13. Caroline Polachek - Desire, I Want To Turn Into You

 
 

Caroline Polacheck é a grande compositora pop em atividade no ocidente. Seu debut reforça essa condição e ainda a lança como uma intérprete inspirada. Disco incrível, de linguagens modernas (e modernizantes) para a velha canção pop. 

12. Mandy, Indiana- I’ve Seen a Way

 
 

House-rock-analógico-experimental? É tão difícil definir Mandy, Indiana quanto passar batido por este disco provocador, político e pós-apocalíptico. Nervoso, criativo e urgente. 

11. Titanic- Vidrio (feat. I la Católica & Mabe Fratti)

 
 

A celista guatemalteca Mabe Fratti já passou pela minha lista ano passado (em posição privilegiada). Este ano ela retorna em um projeto impressionante com o multi-instrumentista mexicano Héctor Tosta. Juntos, formam o grupo Titanic, que apresenta este disco inspirador, conjugando os cellos de Fratti com arranjos instrumentais inspirados no jazz.

10. Red Velvet - Chill Kill

 
 

Certamente, o melhor pop do mundo vem da Coréia do Sul. E um de seus melhores grupos em atividade é o Red Velvet. Composto só por mulheres, o projeto consegue arrebatar clichês pop em obras que possuem conceito, criatividade e ousadia. Com composições acima da média em termos melódicos e harmônicos, Chill Kill é uma ópera-pop que parte de universos sombrios - como em um terror surrealista - para nos trazer um pop inspirador e irresistível. 

9. Water From Your Eyes - Everyone’s Crushed

 
 

1, 2, 3 I Count Mountains. Divertido, inusitado e criativo, o duo de Nova Iorque passeia entre Beck, Cat Power, entre outros cânones, em um álbum sensacional e impecável, do início ao fim. Da energia quase "construtivista" de Barley, passando pelo clima punk de True Life e pelo arranjo operístico luxuoso (e ao mesmo tempo underground) de 14, o duo abre sua caixa de ferramentas em um disco de estreia revigorante. A empolgante Buy My Product encerra o álbum com gostinho de "quero mais", nos deixando curiosos para saber até onde a banda pode chegar com tantas boas ideias. 

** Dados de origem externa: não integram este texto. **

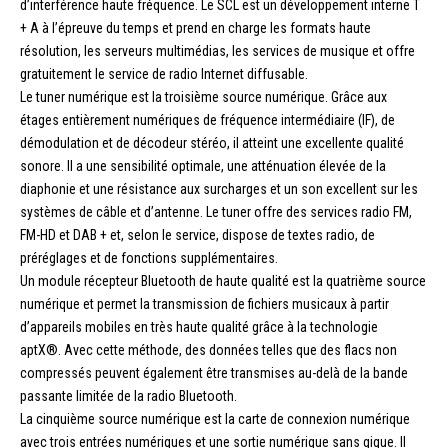
d’interférence haute fréquence. Le SCL est un développement interne T
+ A à l’épreuve du temps et prend en charge les formats haute
résolution, les serveurs multimédias, les services de musique et offre
gratuitement le service de radio Internet diffusable.
Le tuner numérique est la troisième source numérique. Grâce aux
étages entièrement numériques de fréquence intermédiaire (IF), de
démodulation et de décodeur stéréo, il atteint une excellente qualité
sonore. Il a une sensibilité optimale, une atténuation élevée de la
diaphonie et une résistance aux surcharges et un son excellent sur les
systèmes de câble et d’antenne. Le tuner offre des services radio FM,
FM-HD et DAB + et, selon le service, dispose de textes radio, de
préréglages et de fonctions supplémentaires.
Un module récepteur Bluetooth de haute qualité est la quatrième source
numérique et permet la transmission de fichiers musicaux à partir
d’appareils mobiles en très haute qualité grâce à la technologie
aptX®. Avec cette méthode, des données telles que des flacs non
compressés peuvent également être transmises au-delà de la bande
passante limitée de la radio Bluetooth.
La cinquième source numérique est la carte de connexion numérique
avec trois entrées numériques et une sortie numérique sans gigue. Il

8. Wednesday - Rat Saw God

 
 

Wednesday conjuga folk (freak folk?), rock alternativo e ecos de um grunge revisitado em um disco inspirador. A soma destes elementos parece se cristalizar na canção-chave do disco, a maravilhosa Bull Believer. Com uma dinâmica "quiet-loud" no início (com ênfase no "loud" do refrão), a música se transmuta ao longo de seus 8 minutos de duração. Vira um hino-indie no meio (com quebras, ruídos invadindo as paredes calmas de guitarra, etc) e termina como um folk lo fi. Uma obra-prima, que concentra o que a banda apresenta com muita competência ao longo do disco - indie-folk pop e cativante (como em Chosen To Deserve), ecos de Pavement (como em Quarry). O disco explora, enfim, uma infinidade de estilos que giram em torno do rock alternativo sem medo de ser feliz.

Os vocais de Karly Hartzman parecem derivar dos trejeitos de Adrianne Lenker (habitué destas listas, com seu Big Thief), forjando novas maneiras de se abordar variações do rock que já andavam bem desgastadas. Com muito peso nas guitarras e uma lap steel guitar criando os climas folk, o instrumental também parece sólido como rocha. 

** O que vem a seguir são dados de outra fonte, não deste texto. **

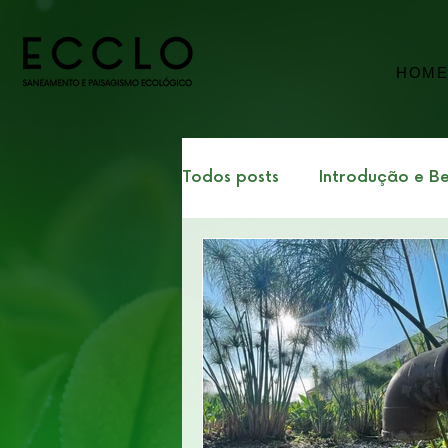
HOM
Todos posts
Introdução e Be
ESG e Sustentabilidade Cor
Tecnologia, Inovação e Ec
Curso: Jardins de Tratamen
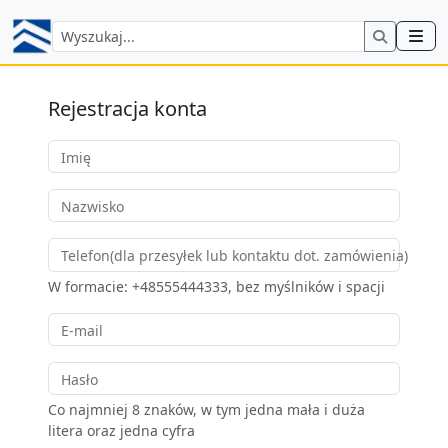
Rejestracja konta
Imię
Nazwisko
Telefon(dla przesyłek lub kontaktu dot. zamówienia)
W formacie: +48555444333, bez myślników i spacji
E-mail
Hasło
Co najmniej 8 znaków, w tym jedna mała i duża
litera oraz jedna cyfra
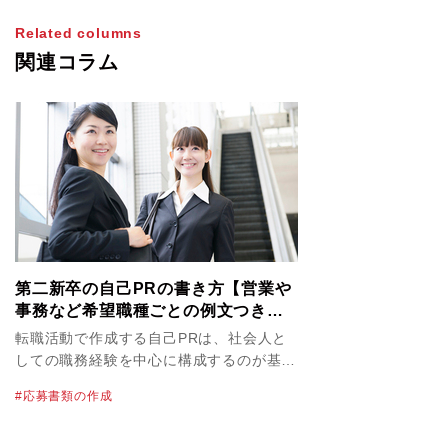
Related columns
関連コラム
第二新卒の自己PRの書き方【営業や
事務など希望職種ごとの例文つき】
｜転職エージェントのパソナキャリ
転職活動で作成する自己PRは、社会人と
ア
しての職務経験を中心に構成するのが基本
です。しかし、第二新卒の場合は、社会に
応募書類の作成
出てからの経験が浅いため、目立った実績
がないだけでなく、特筆すべきスキルも身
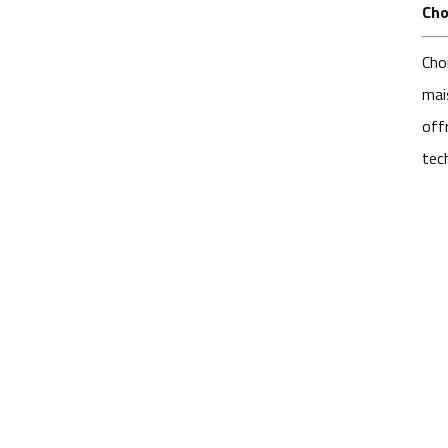
Cho
Cho
mai
offr
tec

7. feeble little horse- Girl With Fish

 
 

O disco de estreia da banda estadunidense seria apenas um clássico indie rock de guitarrinhas, não fosse algo muito simples e marcante: os timbres. As guitarras entupidas de fuzz contrastam com os vocais nítidos (às vezes dobrados) da vocalista Lydia Slocum. É o que se ouve logo na abertura, a sensacional Freak. Com outras canções inesquecíveis, como Steamroller e Tin Man, o disco rejeita os clichês do gênero, buscando sempre uma saída criativa nos arranjos e nas composições. Muitas vezes, a banda desafia as métricas e climas “fáceis”, como em Sweet, que chega a conectar a banda de Pittsburgh com outro projeto recente (e bem impressionante): The Spirit of The Beehive. Mais uma bela surpresa de uma nova leva estadunidense.

Infelizmente, pelo contexto que destaco nesse texto, a banda anunciou um hiato no meio da turnê de divulgação do disco. Uma pena que as coisas estejam tão puxadas para os artistas independentes. Vai ser triste não termos mais trabalhos da feeble little horse nos próximos anos. Em termos de composição e arranjos, este é para mim o disco do ano. 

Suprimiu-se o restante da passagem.